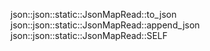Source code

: json::json::static::JsonMapRead::to_json
json::json::static::JsonMapRead::append_json
json::json::static::JsonMapRead::SELF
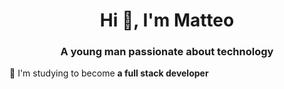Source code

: <h1 align="center">Hi 👋, I'm Matteo</h1>
<h3 align="center">A young man passionate about technology</h3>

🌱 I'm studying to become **a full stack developer**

*Your instructions*.
A word-for-word copy of the listing is needed, with no pictures in it.

*Written solution*.
Source code

: json::json::static::JsonMapRead::to_json
json::json::static::JsonMapRead::append_json
json::json::static::JsonMapRead::SELF
Source code

: <h1 align="center">Hi 👋, I'm Matteo</h1>
<h3 align="center">A young man passionate about technology</h3>

🌱 I'm studying to become **a full stack developer**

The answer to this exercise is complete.